Teach your baby to sign. Just because a child can’t talk doesn’t mean there isn’t lots that she’d like to say. Simple signs can help you know what she needs and even how she feels well before she has the words to tell you -- a great way to reduce frustration. Keep the tube in the family room. Research has repeatedly shown that children with a TV in their bedroom weigh more, sleep less, and have lower grades and poorer social skills. P. S. Parents with a television in their bedroom have sex less often. Get kids moving. The latest research shows that brain development in young children may be linked to their activity level. Place your baby on her tummy several times during the day, let your toddler walk instead of ride in her stroller, and create opportunities for your older child to get plenty of exercise.

Get your kids vaccinated. Outbreaks of measles and other diseases still occur in our country and throughout the world. Protect that smile. Encouraging your kid to brush twice a day with a dab of fluoride toothpaste will guard against cavities. Be vigilant about safety. Babyproof your home thoroughly, and never leave a child under 5 in the tub alone. Make sure car seats are installed correctly, and insist that your child wear a helmet when riding his bike or scooter. Listen to the doc. If your pediatrician thinks your kid’s fever is caused by a malware, don’t push for antibiotics.

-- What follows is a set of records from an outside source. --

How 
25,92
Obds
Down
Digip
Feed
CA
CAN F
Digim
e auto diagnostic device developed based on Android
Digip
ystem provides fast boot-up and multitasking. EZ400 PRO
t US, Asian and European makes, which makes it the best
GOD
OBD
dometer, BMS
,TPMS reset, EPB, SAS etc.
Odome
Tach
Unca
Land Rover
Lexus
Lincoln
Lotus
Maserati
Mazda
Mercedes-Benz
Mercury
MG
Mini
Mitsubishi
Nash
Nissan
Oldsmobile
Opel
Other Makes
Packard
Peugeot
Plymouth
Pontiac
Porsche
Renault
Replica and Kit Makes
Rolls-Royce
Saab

The best medicine may be rest, lots of fluids, and a little TLC. Overprescribing antibiotics can cause medical problems for your child and increase the probabilités of creating superbugs that resist treatment.

Keep sunblock next to your kid’s toothpaste. Apply it every day as part of the morning routine. It’ll become as natural as brushing her teeth. Put your baby to bed drowsy but still awake. This helps your child learn to soothe himself to sleep and prevents bedtime problems down the line. Know when to toilet train. Look for these two signs that your child is ready to use the potty : He senses the urge to pee and poop ( this is different from knowing that he’s already gone ), and he asks for a diaper change.